== What you should do ==
With pictures excluded, copy word for word the lines in the data below from the line containing "middle tip: (208, 180)" through the line containing "index mcp: (179, 186)".

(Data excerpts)
------------------------------------------------------------
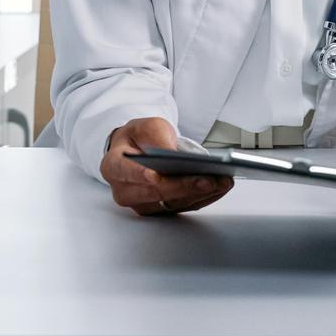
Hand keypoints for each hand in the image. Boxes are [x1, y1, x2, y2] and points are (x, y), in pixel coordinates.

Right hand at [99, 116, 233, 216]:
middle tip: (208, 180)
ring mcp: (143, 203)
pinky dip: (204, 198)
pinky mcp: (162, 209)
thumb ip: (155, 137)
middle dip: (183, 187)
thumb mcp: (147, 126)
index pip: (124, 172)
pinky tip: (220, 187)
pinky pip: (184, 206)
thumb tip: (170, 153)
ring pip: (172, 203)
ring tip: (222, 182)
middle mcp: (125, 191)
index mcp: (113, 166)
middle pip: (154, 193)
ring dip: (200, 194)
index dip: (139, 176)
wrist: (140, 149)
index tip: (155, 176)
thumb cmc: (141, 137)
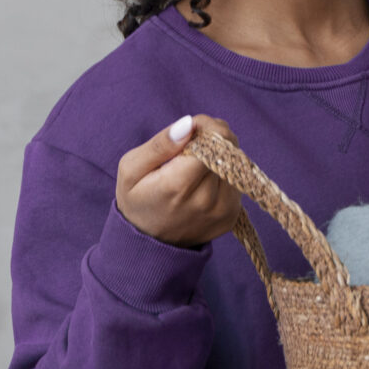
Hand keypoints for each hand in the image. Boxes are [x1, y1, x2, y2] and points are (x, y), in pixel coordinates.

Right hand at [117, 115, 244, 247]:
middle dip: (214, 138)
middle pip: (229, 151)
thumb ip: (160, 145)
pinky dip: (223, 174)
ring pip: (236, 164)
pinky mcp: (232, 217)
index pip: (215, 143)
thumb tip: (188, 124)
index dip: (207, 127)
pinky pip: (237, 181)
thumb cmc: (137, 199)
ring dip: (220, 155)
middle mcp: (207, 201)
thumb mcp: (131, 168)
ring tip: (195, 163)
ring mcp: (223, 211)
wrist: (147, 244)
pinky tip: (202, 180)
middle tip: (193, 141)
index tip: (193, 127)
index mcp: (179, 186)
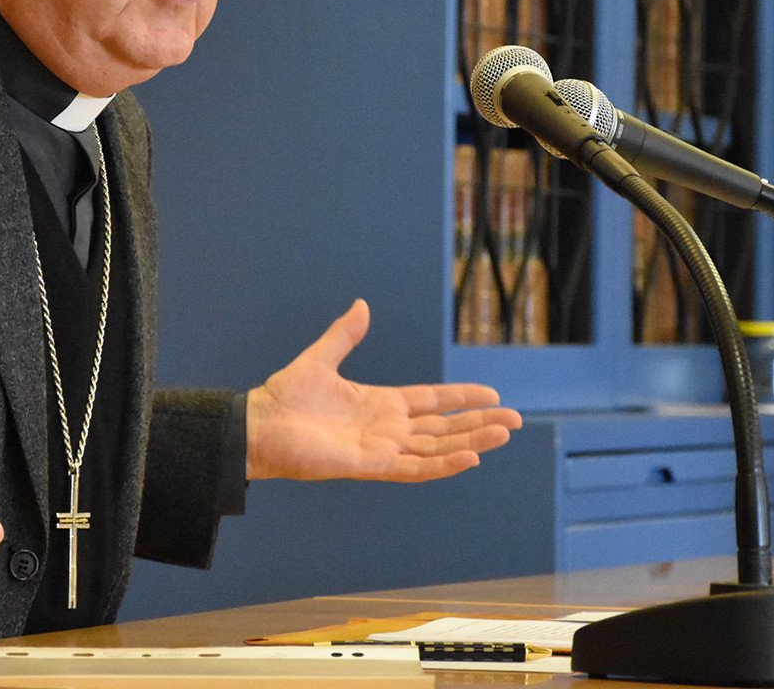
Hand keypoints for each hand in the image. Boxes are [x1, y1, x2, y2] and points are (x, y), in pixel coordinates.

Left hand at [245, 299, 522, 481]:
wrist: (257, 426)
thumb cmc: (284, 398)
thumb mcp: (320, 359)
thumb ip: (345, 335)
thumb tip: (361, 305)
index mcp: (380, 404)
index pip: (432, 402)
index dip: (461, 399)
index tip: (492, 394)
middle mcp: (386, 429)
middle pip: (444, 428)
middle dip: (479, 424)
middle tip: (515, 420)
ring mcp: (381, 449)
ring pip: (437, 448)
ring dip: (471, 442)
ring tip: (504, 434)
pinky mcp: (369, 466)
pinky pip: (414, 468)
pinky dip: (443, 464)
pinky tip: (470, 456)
------------------------------------------------------------
== Result of the exercise ==
middle tip: (208, 180)
ring mcp: (143, 203)
pinky dip: (204, 198)
pinky mcp: (162, 209)
thumb ip: (155, 137)
middle dip: (183, 187)
thumb mcp: (147, 126)
index pip: (124, 172)
pinky tip: (220, 187)
pinky pip: (184, 206)
thumb tip: (170, 153)
ring pip: (172, 203)
ring tip: (222, 182)
middle mcp: (125, 191)
index mcp: (113, 166)
middle pip: (154, 193)
ring dip: (200, 194)
index dip: (139, 176)
wrist: (140, 149)
index tip: (155, 176)
thumb cmc: (141, 137)
Hand keypoints for each hand in the image. Boxes are [x1, y1, x2, y2] and points are (x, y), in pixel coordinates.

Right hand at [117, 115, 244, 247]:
middle dip: (214, 138)
middle pip: (229, 151)
thumb ip: (160, 145)
pinky dip: (223, 174)
ring pip: (236, 164)
pinky mcp: (232, 217)
index pip: (215, 143)
thumb tip: (188, 124)
index dip: (207, 127)
pinky pip: (237, 181)
thumb cmc: (137, 199)
ring dip: (220, 155)
middle mcp: (207, 201)
thumb mcp: (131, 168)
ring tip: (195, 163)
ring mcp: (223, 211)
wrist: (147, 244)
pinky tip: (202, 180)
middle tip: (193, 141)
index tip: (193, 127)
index mcp: (179, 186)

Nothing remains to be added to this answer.